- **What is needed**
Give the lines again, unchanged, starting with the line containing "focal_35mm: 65" and ending with the last line of the data below.

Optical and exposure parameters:
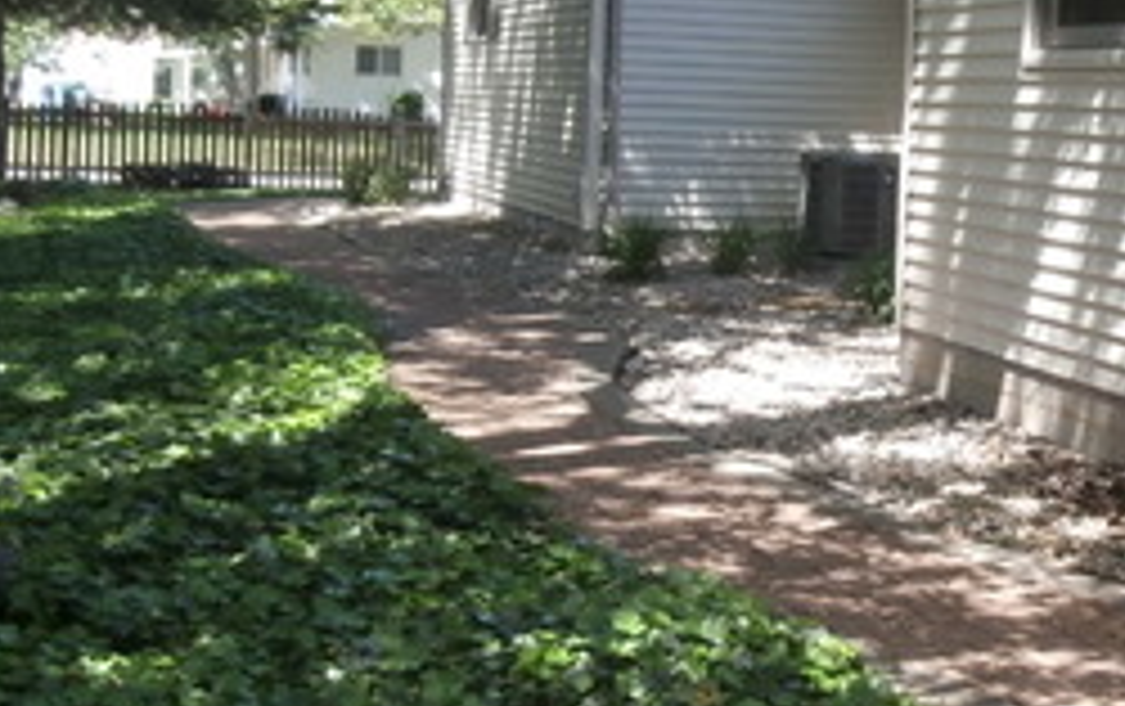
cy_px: 94
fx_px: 1996
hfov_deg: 30.9
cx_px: 842
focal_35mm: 65
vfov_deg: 19.8
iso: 100
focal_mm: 4.2
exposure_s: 1/160
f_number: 3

- **Task result**
focal_35mm: 65
vfov_deg: 19.8
iso: 100
focal_mm: 4.2
exposure_s: 1/160
f_number: 3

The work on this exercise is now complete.